All kinds, from Lutron ballasts to Phillips advance ballasts it really depends on the fixture.


----------



## erics37 (May 7, 2009)

cdnelectrician said:


> All kinds, from Lutron ballasts to Phillips advance ballasts it really depends on the fixture.


Hmm. Any particular ones failing more often than others?

What voltage/phase arrangement is the distribution system?


----------



## sparkybac (May 16, 2009)

cdnelectrician said:


> Anyone else have problems with these lamps? I have about 3 full cases of NFG lamps that were replaced within a month in various kinds of fixtures. All were F32 T8's. Also have problems with the Alto CFL's 4 pin 32 watt but not as bad as the T8's.


All manufacturers, not just Phillips, has a bad run of lamps from time to time and you might have got some. They have a warranty, typically 3 years. They will replace. If you have a large quantity of failed lamps, they may want you to send a few back for testing.


----------



## mbednarik (Oct 10, 2011)

That is all is use, i have maybe 1 out of 30 bad right away.


----------



## frenchelectrican (Mar 15, 2007)

cdnelectrician said:


> Anyone else have problems with these lamps? I have about 3 full cases of NFG lamps that were replaced within a month in various kinds of fixtures. All were F32 T8's. Also have problems with the Alto CFL's 4 pin 32 watt but not as bad as the T8's.

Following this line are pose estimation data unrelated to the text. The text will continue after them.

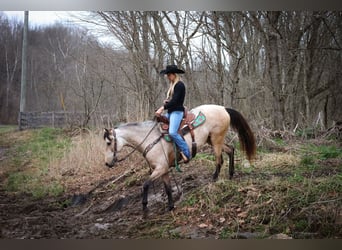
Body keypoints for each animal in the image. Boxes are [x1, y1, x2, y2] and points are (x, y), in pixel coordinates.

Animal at [103, 104, 255, 212]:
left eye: (109, 142)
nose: (107, 163)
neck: (151, 139)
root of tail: (223, 108)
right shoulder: (164, 170)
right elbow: (168, 188)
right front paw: (170, 206)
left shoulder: (160, 168)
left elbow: (145, 184)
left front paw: (145, 205)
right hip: (212, 140)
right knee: (231, 150)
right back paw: (230, 174)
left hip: (216, 139)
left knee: (219, 160)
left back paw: (214, 179)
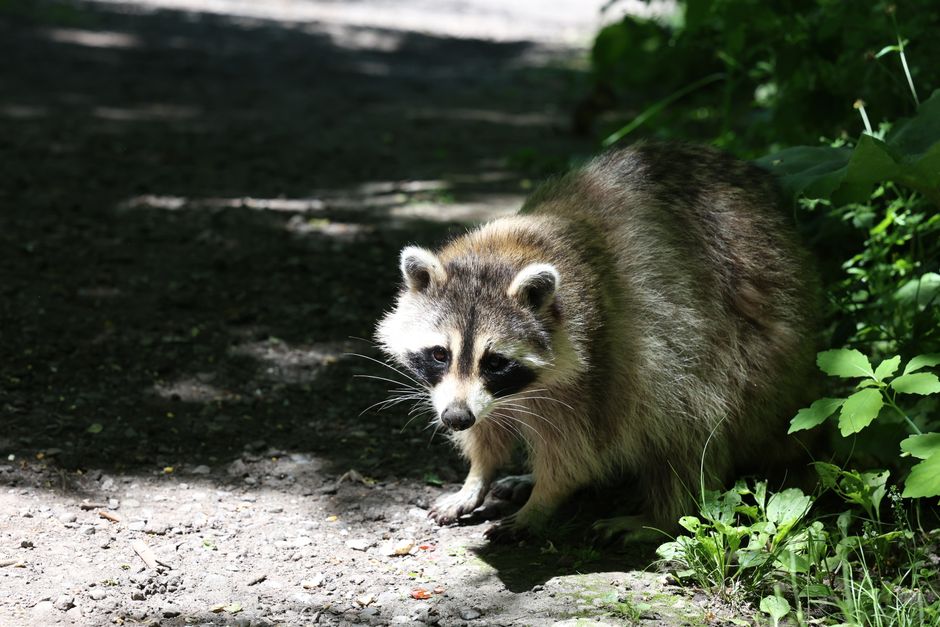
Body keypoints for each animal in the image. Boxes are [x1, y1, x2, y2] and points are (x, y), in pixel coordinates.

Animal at [375, 142, 818, 537]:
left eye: (496, 361)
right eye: (439, 354)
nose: (455, 418)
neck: (506, 250)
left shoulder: (606, 359)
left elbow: (581, 449)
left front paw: (543, 499)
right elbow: (487, 429)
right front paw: (477, 476)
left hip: (751, 355)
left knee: (690, 414)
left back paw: (662, 515)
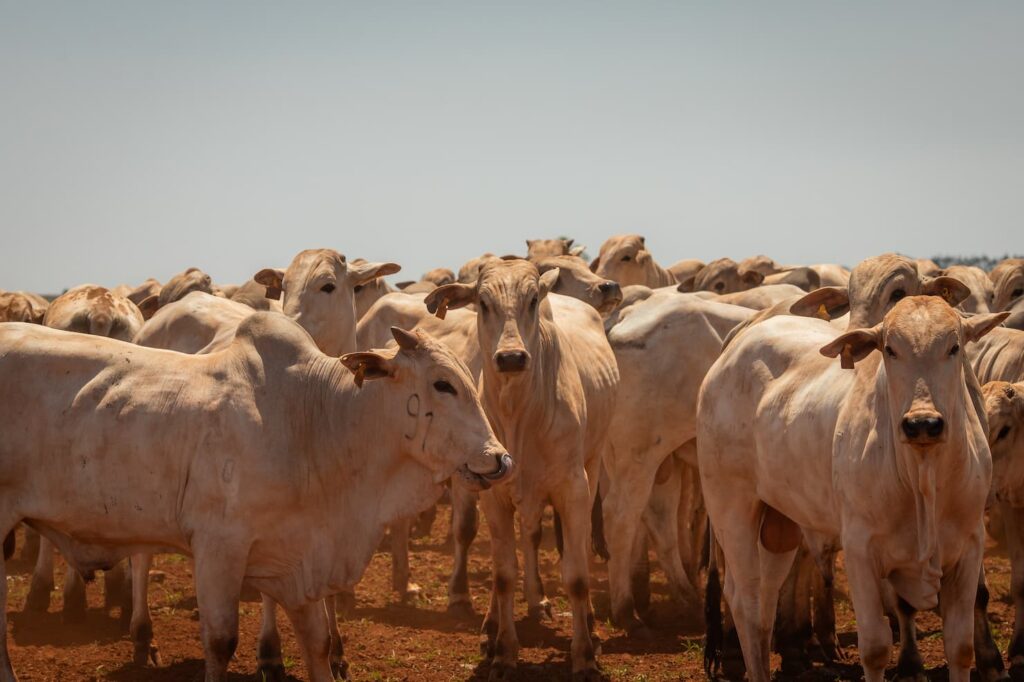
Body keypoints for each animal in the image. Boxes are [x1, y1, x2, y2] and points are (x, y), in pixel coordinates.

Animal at [0, 319, 512, 679]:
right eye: (442, 384)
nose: (500, 459)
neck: (313, 422)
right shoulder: (218, 548)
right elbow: (220, 641)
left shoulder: (297, 559)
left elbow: (318, 643)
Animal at [423, 259, 614, 675]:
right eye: (483, 302)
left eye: (532, 300)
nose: (511, 357)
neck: (519, 413)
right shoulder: (494, 495)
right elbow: (503, 575)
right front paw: (504, 652)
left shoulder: (572, 489)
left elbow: (576, 575)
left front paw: (584, 655)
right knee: (524, 540)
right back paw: (495, 625)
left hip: (591, 466)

Once a while I will hit few bad one over here in France.

But the GE lamps were used to be pretty much the worst over here but seeks getting little better but really I just can't comment too much on them beside I did got a bunch of them were bad plus uneven lumination level from each one.

Phillps or Sylivan is about the two most common one I deal with it.

Merci,
Marc


----------



## cdnelectrician (Mar 14, 2008)

erics37 said:


> Hmm. Any particular ones failing more often than others?
> 
> What voltage/phase arrangement is the distribution system?


It's pretty random, newly constructed office building. I'm pretty sure at this point it's bad lamps all came from the same skid/shipment.


----------



## frenchelectrican (Mar 15, 2007)

cdnelectrician said:


> It's pretty random, newly constructed office building. I'm pretty sure at this point it's bad lamps all came from the same skid/shipment.


If that came off that skid which it may have a bad batch then I think the manufacter should pick up the tab for replaceing those bad bulbs but talk to your local rep then go up the level as needed to be.

Merci,
Marc


----------



## bullmike (Jun 13, 2011)

It's hit or miss . I've had no problems sometimes & a lot of lamps not work others. In T8's and 1000 watt metal halide. I changed same fixture to a Sylvania and it works fine.


----------